Without the pictures, can you quote each line below exactly?

═══ INPUT DATA

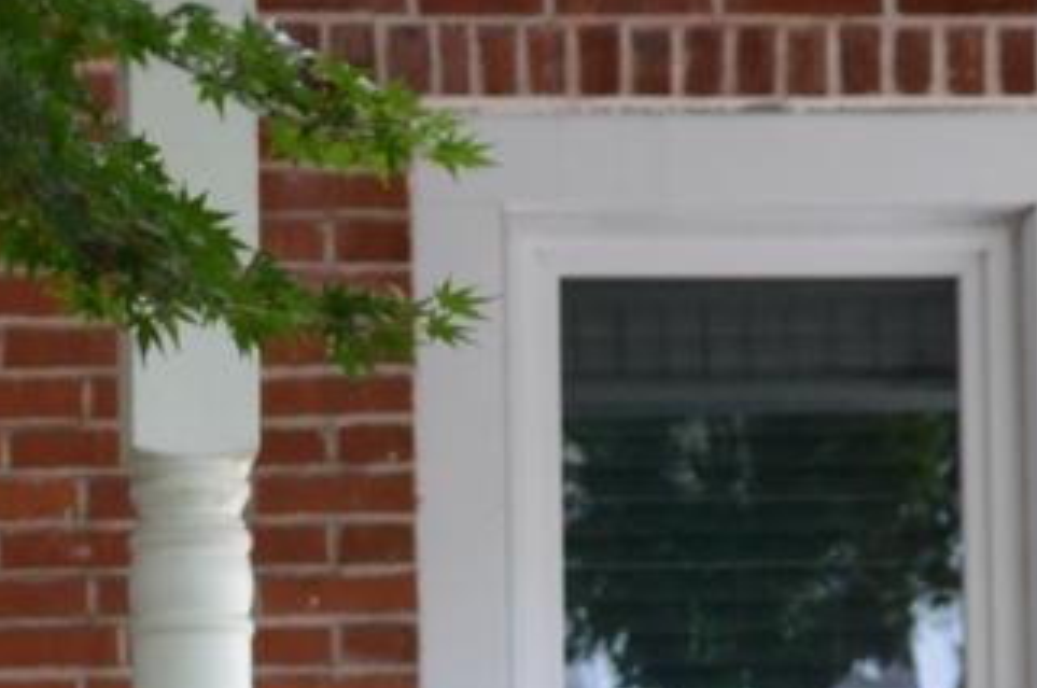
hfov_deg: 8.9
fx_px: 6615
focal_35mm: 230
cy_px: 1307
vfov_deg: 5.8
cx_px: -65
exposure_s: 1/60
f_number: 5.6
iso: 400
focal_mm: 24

══════

• _WRITTEN RESPONSE_:
hfov_deg: 8.9
fx_px: 6615
focal_35mm: 230
cy_px: 1307
vfov_deg: 5.8
cx_px: -65
exposure_s: 1/60
f_number: 5.6
iso: 400
focal_mm: 24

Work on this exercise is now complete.